Mylan last spring recalled tens of thousands of EpiPen injectors that had been manufactured by a Pfizer unit that were potentially faulty. It turns out the recalls came right after an FDA inspection at the Meridian Medical Technologies plant, where the FDA found it had been producing the pens even in the face of mounting evidence many were failing during life and death emergencies.
The FDA on Tuesday issued the Pfizer facility a warning letter in which it slammed the operation near St. Louis, Missouri, for failing to thoroughly investigate hundreds of complaints about faulty EpiPen and EpiPen Jr. products .
“In fact, your own data show that you received hundreds of complaints that your EpiPen products failed to operate during life-threatening emergencies, including some situations in which patients subsequently died,” the FDA letter said.
In an emailed response today, Pfizer said, “Patient safety is of primary importance to Pfizer. We stand behind the quality, safety and efficacy of the products we manufacture. We will continue to work with the FDA to resolve the points raised in the letter.”
Then a short time letter it added, "Between 2015 and now, we have shipped more than 30 million EpiPen Auto-Injectors globally. It’s not unusual to receive product complaints, especially when the product is frequently administered by non-medically trained individuals. We currently have no information to indicate that there was any causal connection between these product complaints and any patient deaths."
In a September 11 note to clients, Bernstein analyst Ronny Gal, pointed out the frustrated tone in the FDA warning letter and suggested the agency might be making a case to approve a generic, or even remove the EpiPen from the market in the future.
"Epipen can’t be removed from the market today given patient need," Gal wrote. "However, when a couple of generics are approved…brand manufacturing better be fixed, otherwise removal comes into the realm of possibilities."
For years, the epinephrine pens have been the most used product for emergency treatment of serious allergic reactions, including anaphylaxis.
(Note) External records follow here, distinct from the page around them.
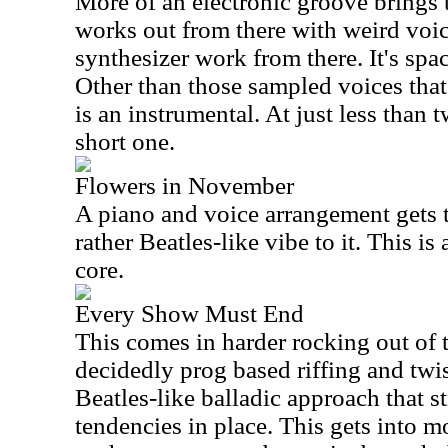
More of an electronic groove brings t
works out from there with weird voi
synthesizer work from there. It's spac
Other than those sampled voices that 
is an instrumental. At just less than t
short one.
Flowers in November
A piano and voice arrangement gets t
rather Beatles-like vibe to it. This is
core.
Every Show Must End
This comes in harder rocking out of t
decidedly prog based riffing and twist
Beatles-like balladic approach that s
tendencies in place. This gets into m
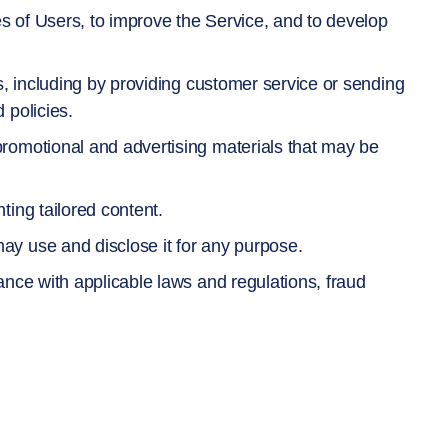
 of Users, to improve the Service, and to develop
s, including by providing customer service or sending
 policies.
romotional and advertising materials that may be
ing tailored content.
y use and disclose it for any purpose.
ance with applicable laws and regulations, fraud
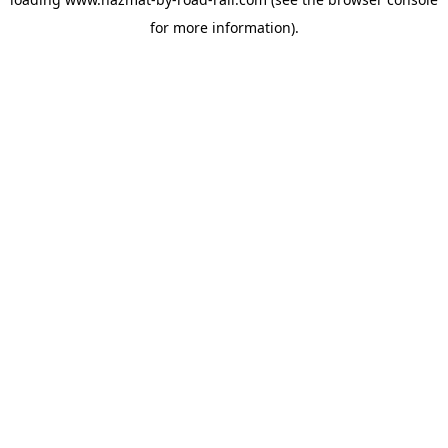
for more information).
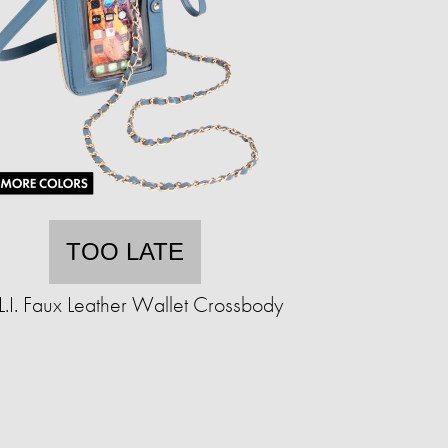
TOO LATE
.L.I. Faux Leather Wallet Crossbody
Its widespread use, in fact, led to a political and public backlash because of constant price hikes Mylan tacked onto the pens.
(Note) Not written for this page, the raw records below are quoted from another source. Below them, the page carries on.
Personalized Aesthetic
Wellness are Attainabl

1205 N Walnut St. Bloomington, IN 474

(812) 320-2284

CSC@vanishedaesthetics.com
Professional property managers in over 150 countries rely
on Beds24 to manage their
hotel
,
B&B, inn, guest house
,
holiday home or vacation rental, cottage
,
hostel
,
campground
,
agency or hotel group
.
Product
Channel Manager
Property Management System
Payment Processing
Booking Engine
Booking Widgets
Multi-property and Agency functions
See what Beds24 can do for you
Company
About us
The FDA had inspected the plant several years ago then returned in late February for what turned out to be a month-long look at the facility’s manufacturing practices. It was then investigators discovered the facility had received 171 complaints about misfiring pens since the FDA's last visit.
In March, Mylan first recalled about 80,000 injectors from around the world then a week later recalled thousands more from the U.S. even as the FDA was still in the midst of the four-week inspection that concluded March 24.
According to the warning letter, inspectors found the company had let complaints pile up without figuring out the source of the problems. Some complaints were for EpiPen activation problems during use, and some for products that spontaneously dispensed epinephrine so that when a provider needed it for an emergency, there was no drug to inject.
The FDA pointed out that Meridian, a year earlier during receipt testing of some incoming components, discovered a defect in one of the critical parts. It rejected a couple of lots of components, then left it to the supplier to investigate the issue—a process that took eight months.
The FDA upbraided Meridian because it didn’t widen its own investigation to other potentially affected products. It didn’t recall EpiPens from the market at that point, and it didn’t even make the connection that the defective part might be the source of the numerous customer complaints, which in fact it “ultimately confirmed.” Instead, the FDA said, it continued to manufacture units with faulty components which Mylan shipped throughout the country and the rest of the world.
It wasn’t until the FDA urged the company to look at the issue more closely, the warning letter says, that the Pfizer operation discovered that its supplier had produced a “deformed” part that was used in multiple lots of EpiPen products, 13 of which had been distributed in the U.S. It was only at that point the Meridian recalled the potentially defective units.
The FDA letter went on to lay out a host of shortcomings it observed in the company’s methods for detecting and analyzing trends in unit defects and why Meridian’s responses and proposed fixes failed to satisfy the agency.
It also points out that some of the problems were repeat violations, and that they were similar to problems inspectors had found during an inspection in 2014. “These repeated failures demonstrate that your facility's oversight and control over the manufacture of these products is inadequate.”
Meridian has run into federal trouble before. In 2013, it had to replace injectors sold to the military that were to be used in case of a sarin gas attack. Pfizer had discovered that about 7 out of 1,000 of its DuoDote autoinjectors containing atropine and pralidoxime didn't contain enough of one or both of the drugs.